What Each Component Does

Component Purpose
chroma.sqlite3 SQLite database storing collection metadata, document IDs, and text content for ALL collections in this path
UUID directories HNSW index files for vector similarity search, one directory per collection
data_level0.bin The actual vector embeddings
header.bin, length.bin, link_lists.bin HNSW graph structure for fast approximate nearest neighbor search

Key Insight: Shared Database

The chroma.sqlite3 file is shared across all collections in that path. This means:

  1. Sample DB + Ingested Data Coexist: When the app copies the sample database on startup, it brings its chroma.sqlite3 and collection folder. When you run utils/ingest.py, it opens the same chroma.sqlite3 and adds new collections alongside the existing ones.

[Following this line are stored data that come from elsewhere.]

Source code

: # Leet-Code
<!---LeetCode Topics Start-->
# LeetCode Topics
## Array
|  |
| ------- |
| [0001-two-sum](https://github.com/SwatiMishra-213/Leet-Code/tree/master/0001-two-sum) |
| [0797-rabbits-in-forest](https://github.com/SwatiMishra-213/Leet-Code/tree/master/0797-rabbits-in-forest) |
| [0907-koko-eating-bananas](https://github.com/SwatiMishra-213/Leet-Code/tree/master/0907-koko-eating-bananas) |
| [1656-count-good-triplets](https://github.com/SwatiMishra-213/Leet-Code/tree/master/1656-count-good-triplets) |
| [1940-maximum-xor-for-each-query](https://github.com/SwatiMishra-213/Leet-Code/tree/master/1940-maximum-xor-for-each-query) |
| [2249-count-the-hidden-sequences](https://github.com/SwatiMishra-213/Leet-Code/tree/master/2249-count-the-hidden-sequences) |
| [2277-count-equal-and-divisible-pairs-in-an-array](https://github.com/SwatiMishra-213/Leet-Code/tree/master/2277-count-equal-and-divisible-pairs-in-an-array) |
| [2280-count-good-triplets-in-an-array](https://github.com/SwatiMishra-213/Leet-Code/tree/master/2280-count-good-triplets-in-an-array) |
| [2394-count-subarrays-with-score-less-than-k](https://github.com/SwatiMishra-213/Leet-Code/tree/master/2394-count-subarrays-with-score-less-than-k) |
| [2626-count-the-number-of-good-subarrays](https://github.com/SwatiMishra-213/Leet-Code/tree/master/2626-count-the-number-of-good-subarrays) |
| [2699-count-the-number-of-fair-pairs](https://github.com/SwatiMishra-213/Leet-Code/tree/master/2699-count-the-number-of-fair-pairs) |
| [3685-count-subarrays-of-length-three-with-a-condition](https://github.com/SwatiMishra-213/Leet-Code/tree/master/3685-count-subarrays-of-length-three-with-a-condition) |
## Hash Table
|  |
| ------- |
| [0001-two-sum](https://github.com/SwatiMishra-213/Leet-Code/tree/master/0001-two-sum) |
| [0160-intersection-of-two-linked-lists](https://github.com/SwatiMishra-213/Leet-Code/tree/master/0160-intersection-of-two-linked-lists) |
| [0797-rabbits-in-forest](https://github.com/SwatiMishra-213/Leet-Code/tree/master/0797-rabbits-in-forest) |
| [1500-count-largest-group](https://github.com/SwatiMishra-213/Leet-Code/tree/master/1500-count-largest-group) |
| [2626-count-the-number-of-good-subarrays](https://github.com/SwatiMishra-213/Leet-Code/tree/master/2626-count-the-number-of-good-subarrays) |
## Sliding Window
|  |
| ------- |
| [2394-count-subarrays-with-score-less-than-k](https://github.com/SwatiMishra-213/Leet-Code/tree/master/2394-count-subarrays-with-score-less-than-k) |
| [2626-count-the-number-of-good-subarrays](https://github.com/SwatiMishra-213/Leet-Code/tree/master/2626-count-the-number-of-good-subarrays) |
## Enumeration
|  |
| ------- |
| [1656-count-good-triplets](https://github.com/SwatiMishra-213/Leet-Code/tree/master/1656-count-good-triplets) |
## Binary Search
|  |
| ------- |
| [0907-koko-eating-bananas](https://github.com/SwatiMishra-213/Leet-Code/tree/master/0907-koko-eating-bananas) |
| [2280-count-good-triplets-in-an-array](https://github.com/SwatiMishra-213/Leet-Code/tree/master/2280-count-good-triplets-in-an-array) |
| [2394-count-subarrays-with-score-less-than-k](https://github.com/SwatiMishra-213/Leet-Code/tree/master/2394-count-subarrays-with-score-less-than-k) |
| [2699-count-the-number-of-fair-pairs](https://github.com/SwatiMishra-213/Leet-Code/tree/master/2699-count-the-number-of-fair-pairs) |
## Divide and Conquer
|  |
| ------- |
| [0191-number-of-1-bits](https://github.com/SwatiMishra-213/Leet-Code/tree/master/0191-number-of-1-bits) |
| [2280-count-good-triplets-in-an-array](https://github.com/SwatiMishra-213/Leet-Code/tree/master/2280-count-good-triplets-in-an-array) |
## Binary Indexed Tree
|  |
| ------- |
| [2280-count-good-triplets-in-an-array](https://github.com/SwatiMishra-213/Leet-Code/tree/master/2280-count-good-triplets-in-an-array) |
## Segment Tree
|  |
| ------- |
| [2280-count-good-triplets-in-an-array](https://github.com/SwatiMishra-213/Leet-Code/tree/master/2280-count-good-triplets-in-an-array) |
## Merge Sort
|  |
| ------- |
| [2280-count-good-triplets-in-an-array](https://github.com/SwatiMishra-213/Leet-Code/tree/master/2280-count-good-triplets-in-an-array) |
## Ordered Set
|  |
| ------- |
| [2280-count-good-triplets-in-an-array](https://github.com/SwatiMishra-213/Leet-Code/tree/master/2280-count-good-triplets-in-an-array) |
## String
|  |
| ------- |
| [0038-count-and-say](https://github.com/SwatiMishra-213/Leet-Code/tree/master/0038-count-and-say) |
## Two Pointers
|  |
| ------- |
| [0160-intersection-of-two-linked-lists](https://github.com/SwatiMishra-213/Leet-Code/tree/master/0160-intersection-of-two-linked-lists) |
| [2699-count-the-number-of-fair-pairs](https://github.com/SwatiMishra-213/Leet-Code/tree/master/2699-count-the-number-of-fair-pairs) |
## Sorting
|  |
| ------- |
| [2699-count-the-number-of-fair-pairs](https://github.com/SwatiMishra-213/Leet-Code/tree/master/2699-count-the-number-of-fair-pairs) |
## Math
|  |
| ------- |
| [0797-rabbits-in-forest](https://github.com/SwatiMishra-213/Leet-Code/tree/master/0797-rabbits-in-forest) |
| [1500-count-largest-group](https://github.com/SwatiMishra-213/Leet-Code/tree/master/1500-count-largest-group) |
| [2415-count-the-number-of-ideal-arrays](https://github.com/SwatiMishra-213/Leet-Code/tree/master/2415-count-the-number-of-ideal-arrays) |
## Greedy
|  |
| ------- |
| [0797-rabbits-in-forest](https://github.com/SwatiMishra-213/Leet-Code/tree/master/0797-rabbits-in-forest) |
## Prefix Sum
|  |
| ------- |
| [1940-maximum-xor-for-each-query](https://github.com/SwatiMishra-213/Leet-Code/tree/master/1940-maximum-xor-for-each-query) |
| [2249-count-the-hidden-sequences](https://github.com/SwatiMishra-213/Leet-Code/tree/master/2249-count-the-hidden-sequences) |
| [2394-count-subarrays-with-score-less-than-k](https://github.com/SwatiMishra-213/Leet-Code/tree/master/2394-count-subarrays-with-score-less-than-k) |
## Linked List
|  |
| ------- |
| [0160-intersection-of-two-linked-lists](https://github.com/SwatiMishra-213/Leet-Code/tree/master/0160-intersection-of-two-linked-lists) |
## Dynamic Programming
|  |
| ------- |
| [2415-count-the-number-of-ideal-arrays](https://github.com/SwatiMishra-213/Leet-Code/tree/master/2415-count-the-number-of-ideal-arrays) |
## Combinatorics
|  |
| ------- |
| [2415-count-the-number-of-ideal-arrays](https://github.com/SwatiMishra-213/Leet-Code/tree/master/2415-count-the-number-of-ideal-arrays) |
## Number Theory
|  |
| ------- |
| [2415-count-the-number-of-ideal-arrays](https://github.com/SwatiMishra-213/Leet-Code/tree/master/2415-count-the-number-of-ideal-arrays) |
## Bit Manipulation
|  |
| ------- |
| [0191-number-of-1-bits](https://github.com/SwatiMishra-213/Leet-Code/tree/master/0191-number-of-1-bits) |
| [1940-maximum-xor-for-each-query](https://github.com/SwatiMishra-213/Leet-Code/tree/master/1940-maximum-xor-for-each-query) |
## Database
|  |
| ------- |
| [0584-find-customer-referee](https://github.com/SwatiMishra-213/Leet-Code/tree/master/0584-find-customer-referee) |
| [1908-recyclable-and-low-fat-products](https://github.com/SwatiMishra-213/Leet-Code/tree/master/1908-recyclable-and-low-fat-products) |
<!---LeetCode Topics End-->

  2. Single Connection Point: The app only needs one path (data/chroma_db) to access all collections - both the sample "Morn Chronicles" and any documents you ingest.

  3. Why We Copy the Sample: ChromaDB mutates chroma.sqlite3 even during read operations (for internal bookkeeping). By copying data/chroma_db_sample/ to data/chroma_db/ on startup, we keep the committed sample pristine while allowing the working copy to be modified freely.

How Ingestion Works

The utils/ingest.py script (line 39, 535-536):

RAG_DB_FILE_PATH = Path(__file__).parent.parent / "data" / "chroma_db"
# ...
client = PersistentClient(path=str(RAG_DB_FILE_PATH))
collection = client.get_or_create_collection(name=collection_name)

This creates or opens data/chroma_db/chroma.sqlite3 and adds the new collection. The collection name follows the pattern {corpus}-{chunk_size}chunk-{overlap}overlap (e.g., morn-chronicles-256chunk-50overlap).

Listing All Collections

To see all collections in a database:

import chromadb

client = chromadb.PersistentClient(path="data/chroma_db")
for col in client.list_collections():
    print(f"{col.name}: {col.count()} documents")

Or use the RAG Settings UI - after testing the connection, the collection dropdown shows all available collections.